TSMC’s announcement was followed by a similar announcement by Intel, and reports by DigiTimes that Marvell and Qualcomm notified their customers that they will be increasing chip prices. Now it appears that most, if not all, semiconductor companies are following with their own price increases.
Price Hikes Passed to Consumers
As a key component to just about everything we use in our daily lives from electric toothbrushes and toasters to smartphones and cars, semiconductor price increases will force similar increases throughout the value chain and eventually those increases will be passed on to consumers.
Even the service fees charged by communications, internet, and entertainment companies are likely to increase as they pass on the increasing prices of their new equipment.
These pricing announcements are not surprising.
The semiconductor industry has been struggling with capacity and supply chain constraints throughout the demand upswing during Covid. Previously, the foundries pushed for more investment by their semiconductor customers into future capacity or face the consequence of losing manufacturing priority and/or higher prices.
But, with continued limitations and increasing prices of raw materials, the foundries and integrated device manufacturers (IDMs) like Intel, Microchip, and Micron are all facing the same issue — rising costs.
No Quick Fix
As Tirias Research has indicated before, there is no easy solution to solving the semiconductor supply issues. Most of the new fab capacity will be built to support newer manufacturing process nodes where the higher cost can be recouped through higher profit margins.
That leaves constraints on older process nodes until demand reduces as newer products are introduced on advanced process nodes and additional capacity for the older nodes becomes available.
With automotive, industrial, medical, and even some consumer applications using the same chips for five years, 10 years, or even longer, it will take years before the manufacturing demands level out across the older process nodes and existing manufacturing capacity.
Additionally, it takes at least two years to build and begin ramping a new semiconductor fab, even on an existing manufacturing site. While some of the foundries have committed to building new fabs, much of that commitment was predicated on assisted funding from the U.S. and EU governments, which has been very slow in coming.
As of writing this, the U.S. has funded the CHIPS and FABS Acts but it remains unclear how those funds will be allocated and when the funds will be available to the semiconductor manufacturers.
More Inflationary Pressures
These issues are bad enough, but when combined with continued shutdowns in China, limited mining for raw materials, bottlenecks in shipping, and labor shortages, the semiconductor industry, like all other industries, will succumb to the pressures of inflation.
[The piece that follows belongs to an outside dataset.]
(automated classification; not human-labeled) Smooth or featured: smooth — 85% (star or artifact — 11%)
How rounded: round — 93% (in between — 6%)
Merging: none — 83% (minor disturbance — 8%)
The only real solution to the issue is a reset in demand, which translates to an overall correction of the market, aka a recession. While the economy is headed into a recession it will take time, possibly a few years, to reduce the rate of inflation and bring disposable income and the prices of everything from raw materials to consumer goods back into equilibrium.
As a result, when it comes to electronics, the best plan is for consumers is to lock in prices for what they need this back-to-school and holiday season because higher prices will be the norm in 2023.